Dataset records
------------------------------------

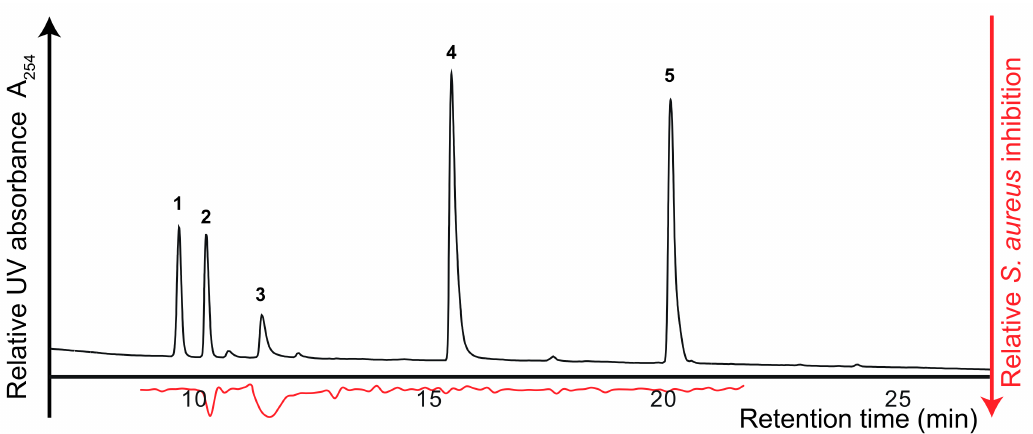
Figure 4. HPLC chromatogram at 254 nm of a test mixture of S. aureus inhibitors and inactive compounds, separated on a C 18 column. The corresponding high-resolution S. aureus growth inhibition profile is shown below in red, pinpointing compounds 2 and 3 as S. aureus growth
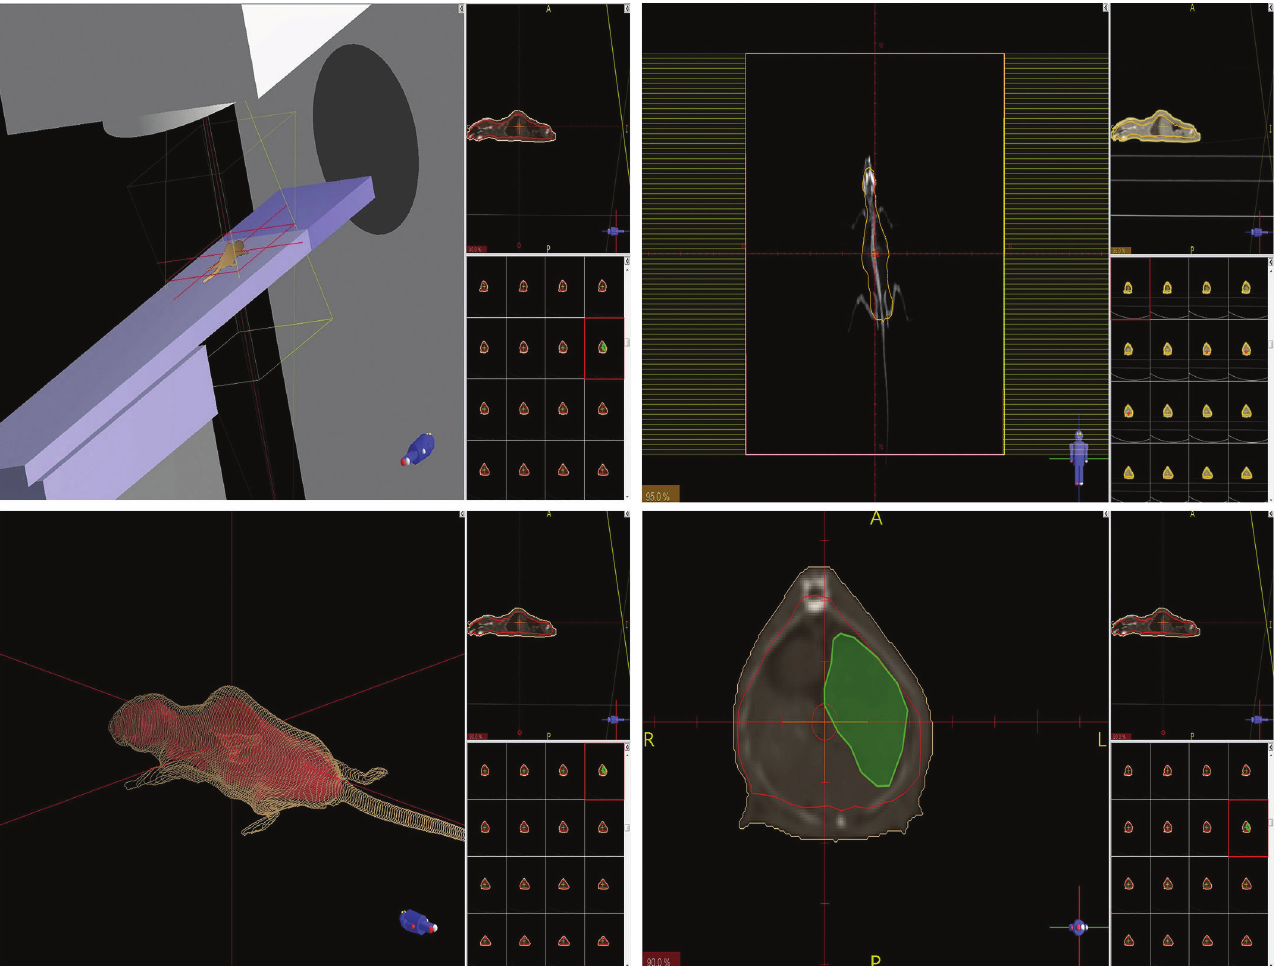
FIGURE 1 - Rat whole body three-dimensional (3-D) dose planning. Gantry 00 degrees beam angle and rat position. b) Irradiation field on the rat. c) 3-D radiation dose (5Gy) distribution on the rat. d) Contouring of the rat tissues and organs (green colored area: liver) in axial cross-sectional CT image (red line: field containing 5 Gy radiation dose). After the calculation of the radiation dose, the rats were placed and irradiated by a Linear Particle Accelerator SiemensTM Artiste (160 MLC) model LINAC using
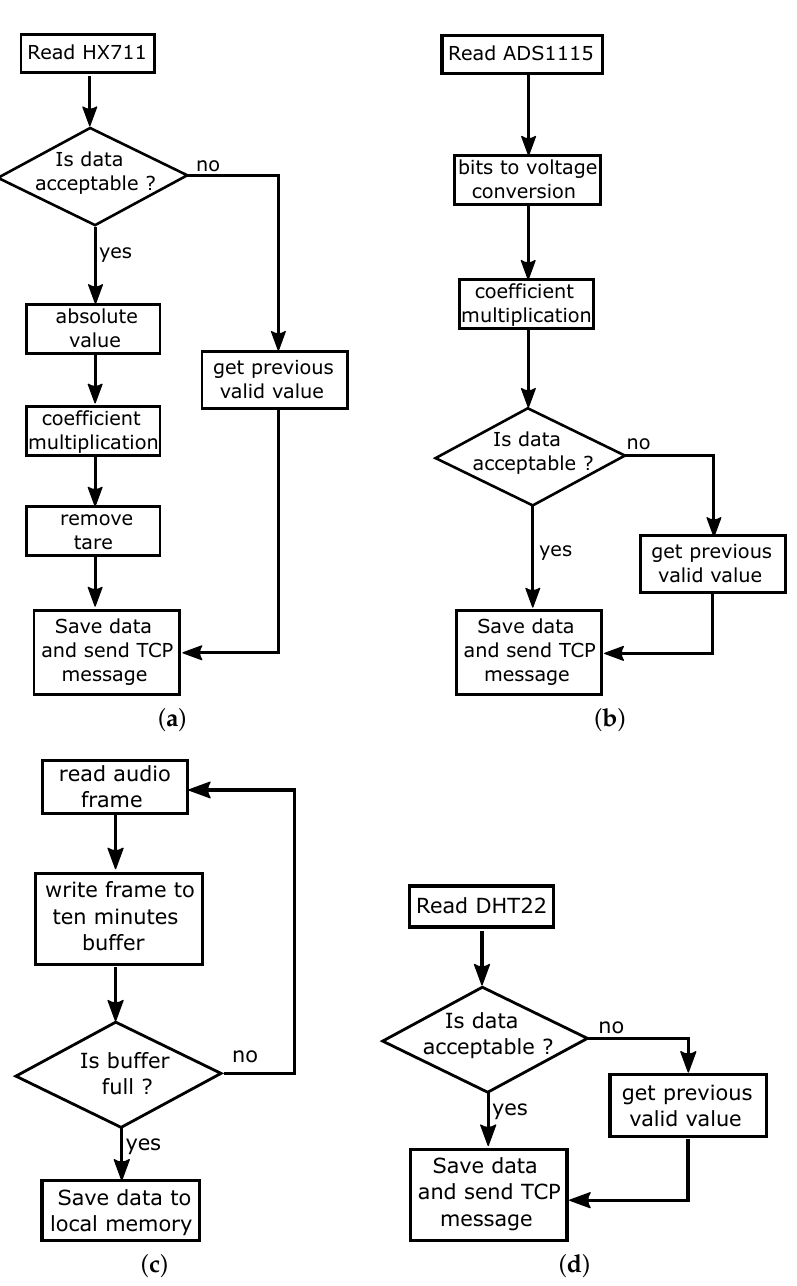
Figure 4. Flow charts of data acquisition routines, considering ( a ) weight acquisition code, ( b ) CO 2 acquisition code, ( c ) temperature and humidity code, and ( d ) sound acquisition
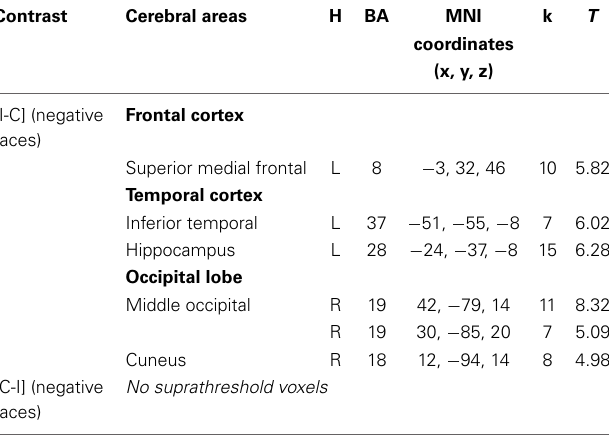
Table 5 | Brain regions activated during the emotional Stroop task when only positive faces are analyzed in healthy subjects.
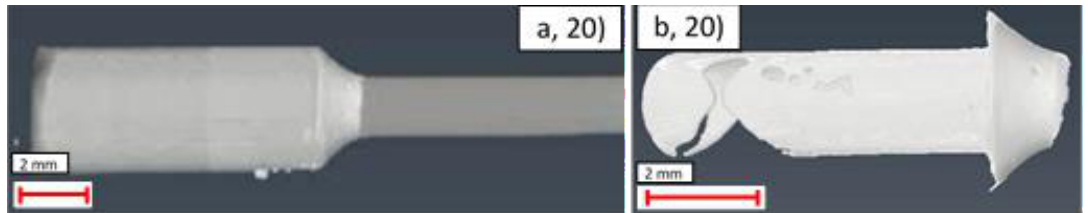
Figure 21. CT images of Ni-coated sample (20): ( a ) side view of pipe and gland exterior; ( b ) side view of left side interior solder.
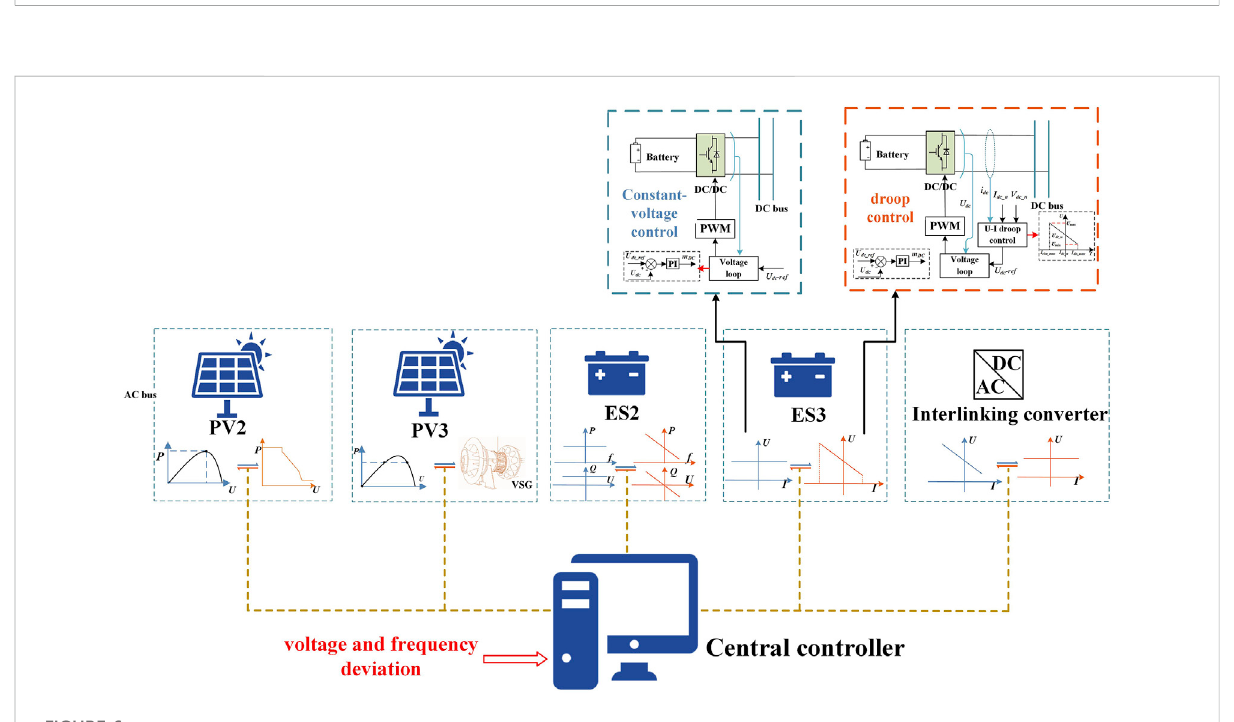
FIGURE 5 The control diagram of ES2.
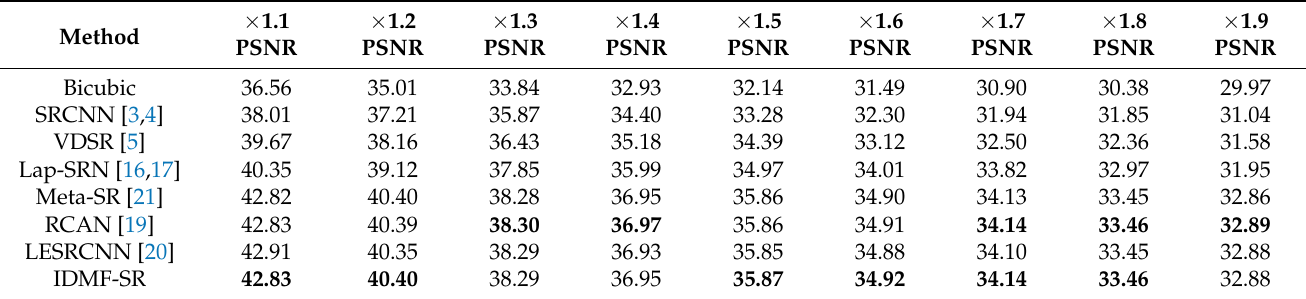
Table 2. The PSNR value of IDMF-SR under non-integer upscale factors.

------------------------------------

• TASK GOAL:
Copy each line of the preceding data that contains the string "Table".

• WRITTEN RESPONSE:
Table 5 | Brain regions activated during the emotional Stroop task when only positive faces are analyzed in healthy subjects.
Table 2. The PSNR value of IDMF-SR under non-integer upscale factors.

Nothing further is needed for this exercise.